Data Scientist - Deep Learning (Hybrid)

Caris Life Sciences•Irving, TX

21h•Hybrid

About The Position

At Caris, we understand that cancer is an ugly word—a word no one wants to hear, but one that connects us all. That’s why we’re not just transforming cancer care—we’re changing lives. We introduced precision medicine to the world and built an industry around the idea that every patient deserves answers as unique as their DNA. Backed by cutting-edge molecular science and AI, we ask ourselves every day: “What would I do if this patient were my mom?” That question drives everything we do. But our mission doesn’t stop with cancer. We're pushing the frontiers of medicine and leading a revolution in healthcare—driven by innovation, compassion, and purpose. Join us in our mission to improve the human condition across multiple diseases. If you're passionate about meaningful work and want to be part of something bigger than yourself, Caris is where your impact begins. Position Summary Caris Life Sciences is seeking a creative, driven, and technically strong Data Scientist – Deep learning to join our Computational Pathology team. This role focuses on developing large-scale, generalizable machine learning models that learn rich representations from complex, high-dimensional data to support translational research and biomarker discovery.
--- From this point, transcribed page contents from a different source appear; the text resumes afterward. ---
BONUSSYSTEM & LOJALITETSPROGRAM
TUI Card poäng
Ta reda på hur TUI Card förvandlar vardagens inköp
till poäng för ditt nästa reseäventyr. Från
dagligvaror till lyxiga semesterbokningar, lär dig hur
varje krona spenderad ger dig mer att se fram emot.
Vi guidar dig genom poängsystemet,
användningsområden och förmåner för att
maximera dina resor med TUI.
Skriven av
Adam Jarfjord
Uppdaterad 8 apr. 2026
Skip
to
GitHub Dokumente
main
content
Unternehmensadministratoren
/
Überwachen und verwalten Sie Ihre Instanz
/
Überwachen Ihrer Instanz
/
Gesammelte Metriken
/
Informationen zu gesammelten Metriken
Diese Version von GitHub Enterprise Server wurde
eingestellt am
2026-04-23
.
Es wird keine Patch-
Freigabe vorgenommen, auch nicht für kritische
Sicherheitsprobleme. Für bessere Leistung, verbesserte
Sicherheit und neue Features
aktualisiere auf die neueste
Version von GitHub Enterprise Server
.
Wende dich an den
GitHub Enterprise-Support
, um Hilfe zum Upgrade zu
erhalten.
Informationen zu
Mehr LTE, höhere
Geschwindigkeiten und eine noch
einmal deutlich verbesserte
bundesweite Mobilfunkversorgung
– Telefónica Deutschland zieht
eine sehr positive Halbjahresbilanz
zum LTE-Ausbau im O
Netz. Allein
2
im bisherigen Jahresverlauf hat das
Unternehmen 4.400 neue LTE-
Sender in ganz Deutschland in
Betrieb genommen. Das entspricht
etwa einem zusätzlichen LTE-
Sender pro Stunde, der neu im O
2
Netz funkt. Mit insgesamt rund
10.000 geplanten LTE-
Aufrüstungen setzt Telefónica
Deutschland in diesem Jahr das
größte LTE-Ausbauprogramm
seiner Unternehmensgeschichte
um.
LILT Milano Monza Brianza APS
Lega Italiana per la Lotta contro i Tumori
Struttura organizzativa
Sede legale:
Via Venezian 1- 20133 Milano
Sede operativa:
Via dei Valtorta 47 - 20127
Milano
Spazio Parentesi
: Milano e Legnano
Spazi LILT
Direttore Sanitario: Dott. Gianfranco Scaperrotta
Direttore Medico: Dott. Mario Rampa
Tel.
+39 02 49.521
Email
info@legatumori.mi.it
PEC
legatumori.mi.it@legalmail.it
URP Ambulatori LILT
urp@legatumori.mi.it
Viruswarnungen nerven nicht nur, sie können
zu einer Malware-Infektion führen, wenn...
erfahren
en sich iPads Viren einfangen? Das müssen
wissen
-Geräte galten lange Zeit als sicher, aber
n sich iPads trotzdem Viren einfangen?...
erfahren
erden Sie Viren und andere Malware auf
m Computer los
The successful candidate will play a central role in shaping Caris’ next-generation AI capabilities by designing scalable training pipelines, advancing representation learning approaches, and collaborating closely with scientific and clinical experts. This position is ideal for individuals with a strong background in deep learning, transformer-based architectures, and computational pathology, who are excited about building foundation-level modeling frameworks rather than task-specific solutions.

Requirements

PhD in Computer Science, Data Science, Computational Biology, Bioinformatics, Engineering, Mathematics, or a related quantitative field with exposure to biological or medical data.
0–4 years of experience applying machine learning or deep learning in research or industry settings (postdoctoral experience acceptable).
Strong understanding of deep learning model training, optimization, and evaluation.
Hands-on experience with transformer-based models, including both language-focused and vision-focused architectures.
Proficiency in Python and PyTorch.
Hands-on experience with distributed training (e.g., PyTorch DDP, multi-GPU or multi-node workflows).
Experience working in Linux environments and using Git for version control.
Ability to work with large datasets and complex data pipelines.
Strong written and verbal communication skills.

Nice To Haves

Background in computational pathology or experience working with large-scale imaging data.
Experience training large representation models or foundation models.
Familiarity with self-supervised and representation learning techniques, such as contrastive learning, DINO-style approaches, or related methods.
Experience working with multiple data sources in unified modeling frameworks.
Experience with cloud-based machine learning environments, including distributed training workflows (e.g., AWS, SageMaker).
Strong engineering mindset with attention to reproducibility, scalability, and model robustness.
Background in biomedical, translational, or applied research environments.

Responsibilities

Design, train, and evaluate foundation-style machine learning models that learn robust and reusable representations from large-scale datasets.
Develop and maintain scalable model training infrastructure using PyTorch and distributed training paradigms (e.g., multi-GPU and multi-node setups).
Train and adapt transformer-based architectures for representation learning across diverse data sources.
Apply self-supervised, weakly supervised, and representation learning techniques to leverage partially labeled or unlabeled data.
Build flexible modeling frameworks capable of integrating multiple data sources and heterogeneous signals.
Collaborate with pathologists, scientists, and engineers to ensure models are biologically meaningful and aligned with translational research goals.
Process, curate, and analyze large, complex datasets using efficient and reproducible workflows.
Support exploratory analyses, downstream modeling, and internal research initiatives using learned representations.
Contribute to internal technical documentation, research outputs, and long-term modeling strategy.
Follow best practices in software engineering, experiment tracking, and collaborative model development.